The Bank of England (BoE) kept the interest rate at 0.75 percent Thursday, with raising economic growth forecast for 2019 at 1.5 percent.
Experts and commentators had expected that the central bank would respond with a wait-and-see approach as Britain was still in the period of Brexit uncertainty.
Howard Archer, chief economic adviser to the EY ITEM Club, an economic forecast group in London, told Xinhua: “Clearly Brexit has weighed on the decision to keep interest rates at 0.75 percent.”
“Obviously the Bank is uncertain about Brexit and has adopted a wait-and-see approach with what happens to Brexit now that the deadline has been extended and how that will affect the economy,” Archer said.
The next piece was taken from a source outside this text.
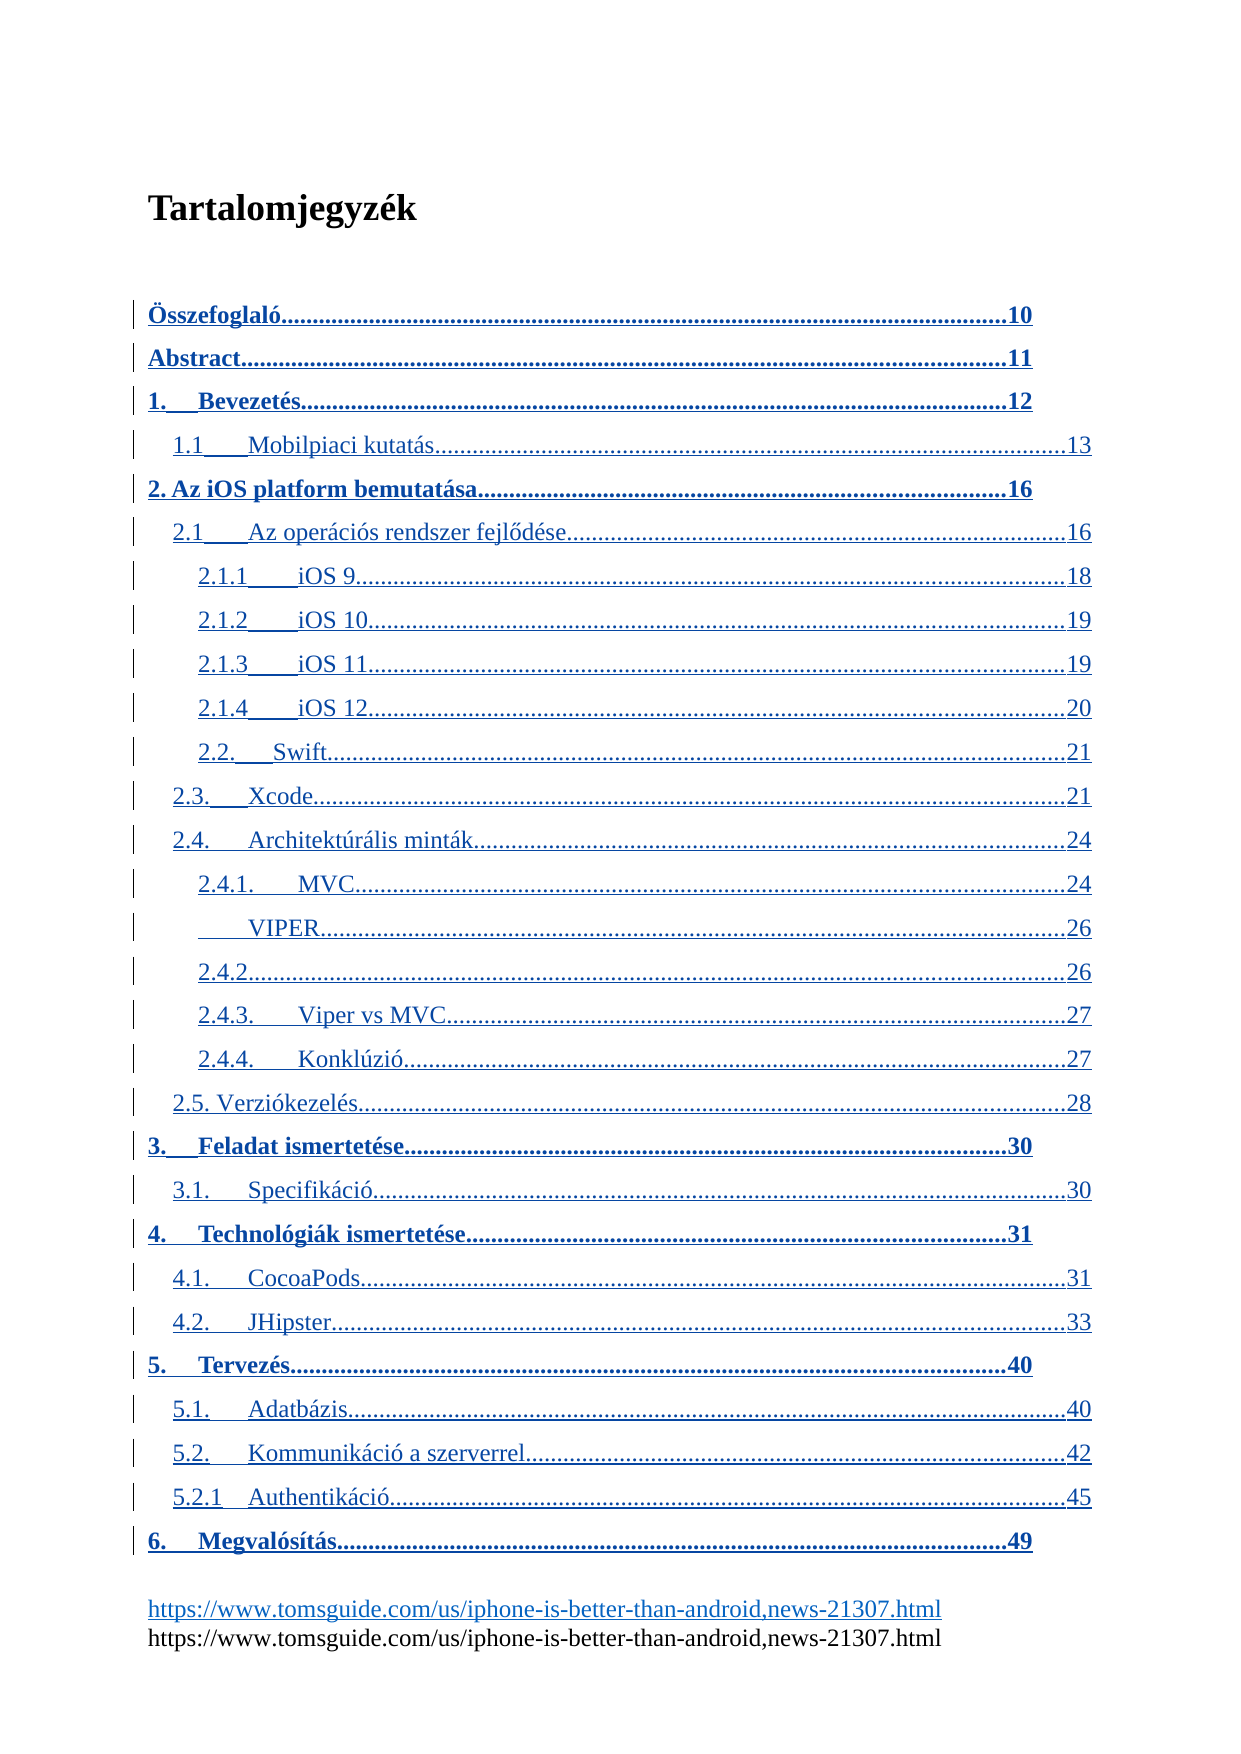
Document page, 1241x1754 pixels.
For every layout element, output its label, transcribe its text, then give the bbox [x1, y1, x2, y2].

text Tartalomjegyzék [148, 185, 1092, 228]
Archer said that the Bank’s stance would continue to depend significantly on the nature and timing of withdrawal, in particular the new trading arrangements and whether the transition was abrupt or smooth, and how households, businesses and financial markets responded.
“Past comments by BoE Governor Mark Carney have suggested that he thinks that it is most likely that the economy would need stimulus if there is a no deal Brexit, thereby indicating that an interest rate cut would be more likely than a hike,” Archer said.
Archer added that the Bank had issued a warning to markets to price in further rate rises in the future, especially if there is a smooth Brexit where there is less disruption to trade than under a no deal Brexit.
“The message from the BoE is that if there is a smooth transition, then the markets are almost certainly underestimating the extent of monetary tightening that will be needed,” said Archer.
“Future interest rises will be ‘limited and gradual’, according to the Bank, but not as limited and gradual as the markets are currently pricing in,” Archer added.